The rank decomposition over \(\mathbb{R}\) is \(\mathcal{A}= [[\textbf{A},\textbf{B},\textbf{C}]]\), where \begin{align*} \textbf{A}&=\begin{bmatrix} 1 & 0 & 1\\0 & 1 & -1\end{bmatrix} & \textbf{B}&=\begin{bmatrix} 1 & 0 & 1\\0 & 1 & 1\end{bmatrix} & \textbf{C} &= \begin{bmatrix} 1 & 1 & 0\\-1 & 1 & 1\end{bmatrix} \end{align*} but over \(\mathbb{C}\) \begin{align*} \textbf{A}&=\frac{1}{\sqrt{2}}\begin{bmatrix} 1 & 1\\-i & i \end{bmatrix} & \textbf{B}&=\frac{1}{\sqrt{2}}\begin{bmatrix} 1 & 1\\i & -i \end{bmatrix} & \textbf{C}&=\begin{bmatrix} 1 & 1\\i & -i \end{bmatrix}. \end{align*}

This leads to a very surprising property, the rank of a tensor can be different over \(\mathbb{R}\) and \(\mathbb{C}\). For this reason I have restricted the definitions to \(\mathbb{R}\) to remove this ambiguity.

Performing a CP decomposition on a 3rd order tensor \(\mathcal{A}\) is a matter of performing a Alternating Least Squares (ALS) routine to minimize \(||\mathcal{A}_{(1)} - \textbf{A}(\textbf{C}\odot \textbf{B})^T||\). To perform an ALS routine on this system, the system is divided into 3 standard least squares problems where 2 of the 3 matrices are held constant and the third is solved for. The main problem in implementing an ALS routine such as this, is choosing initial values for the two matrices that are held constant to initialize the first least squares problem.
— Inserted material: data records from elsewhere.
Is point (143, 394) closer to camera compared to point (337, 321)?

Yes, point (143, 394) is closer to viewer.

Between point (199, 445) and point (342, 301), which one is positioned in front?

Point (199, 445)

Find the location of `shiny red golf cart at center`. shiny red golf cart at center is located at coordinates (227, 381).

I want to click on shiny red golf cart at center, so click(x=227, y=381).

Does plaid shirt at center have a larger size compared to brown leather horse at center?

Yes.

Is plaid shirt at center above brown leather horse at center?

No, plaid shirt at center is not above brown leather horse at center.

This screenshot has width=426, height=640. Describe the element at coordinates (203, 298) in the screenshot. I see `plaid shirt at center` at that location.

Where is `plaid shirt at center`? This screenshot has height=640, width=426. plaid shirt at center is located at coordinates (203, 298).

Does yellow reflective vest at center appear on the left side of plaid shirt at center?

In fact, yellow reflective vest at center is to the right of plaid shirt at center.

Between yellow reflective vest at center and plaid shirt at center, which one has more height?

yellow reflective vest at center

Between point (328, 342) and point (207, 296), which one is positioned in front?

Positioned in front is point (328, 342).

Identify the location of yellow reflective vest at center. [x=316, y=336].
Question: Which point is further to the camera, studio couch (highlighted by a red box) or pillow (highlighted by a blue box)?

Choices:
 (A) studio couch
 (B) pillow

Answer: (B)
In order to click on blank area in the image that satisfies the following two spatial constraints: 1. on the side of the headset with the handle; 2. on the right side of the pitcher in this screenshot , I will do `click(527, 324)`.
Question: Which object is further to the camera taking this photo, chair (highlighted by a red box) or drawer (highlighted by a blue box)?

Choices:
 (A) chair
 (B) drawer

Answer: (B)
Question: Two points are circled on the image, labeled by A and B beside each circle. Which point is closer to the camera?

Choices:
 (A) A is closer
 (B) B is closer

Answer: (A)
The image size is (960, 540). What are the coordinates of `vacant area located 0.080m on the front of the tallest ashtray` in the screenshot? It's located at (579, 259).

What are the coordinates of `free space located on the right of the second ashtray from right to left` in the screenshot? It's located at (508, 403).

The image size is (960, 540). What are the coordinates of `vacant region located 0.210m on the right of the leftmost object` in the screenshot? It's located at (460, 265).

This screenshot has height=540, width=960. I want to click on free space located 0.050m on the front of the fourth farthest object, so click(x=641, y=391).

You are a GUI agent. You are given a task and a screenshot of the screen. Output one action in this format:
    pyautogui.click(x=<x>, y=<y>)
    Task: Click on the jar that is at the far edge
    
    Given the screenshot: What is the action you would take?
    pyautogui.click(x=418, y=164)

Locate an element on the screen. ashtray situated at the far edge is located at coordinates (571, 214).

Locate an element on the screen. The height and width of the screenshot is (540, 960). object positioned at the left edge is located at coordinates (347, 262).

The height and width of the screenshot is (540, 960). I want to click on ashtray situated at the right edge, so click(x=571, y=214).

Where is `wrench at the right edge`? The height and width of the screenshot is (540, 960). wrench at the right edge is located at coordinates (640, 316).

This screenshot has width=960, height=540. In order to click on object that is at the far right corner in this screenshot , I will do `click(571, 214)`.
This method may take many iterations to converge, the point of convergence is heavily reliant on the initial guess, and the computed solution is not always accurate. Faber, Bro, and Hopke (2003) investigated six methods as an alternative to the ALS method and none of them came out more effective than ALS in terms of accuracy of solution, but some did converge faster [4.6]. In addition, derivative methods have been developed that are superior to the ALS method in terms of convergence and solution accuracy but are much more computationally expensive [4.3]. For quantum mechanical problems involving a few \(3 \times 3 \times 3\) tensors accuracy is paramount to computational expense. One such algorithm is the PMF3 algorithm described in Paatero (1997) which computes changes to all three matrices simultaneously. This allows for faster convergence than the ALS method and optional specificity for non-negative solutions reduces divergence in systems that are known to have positive solutions [4.5].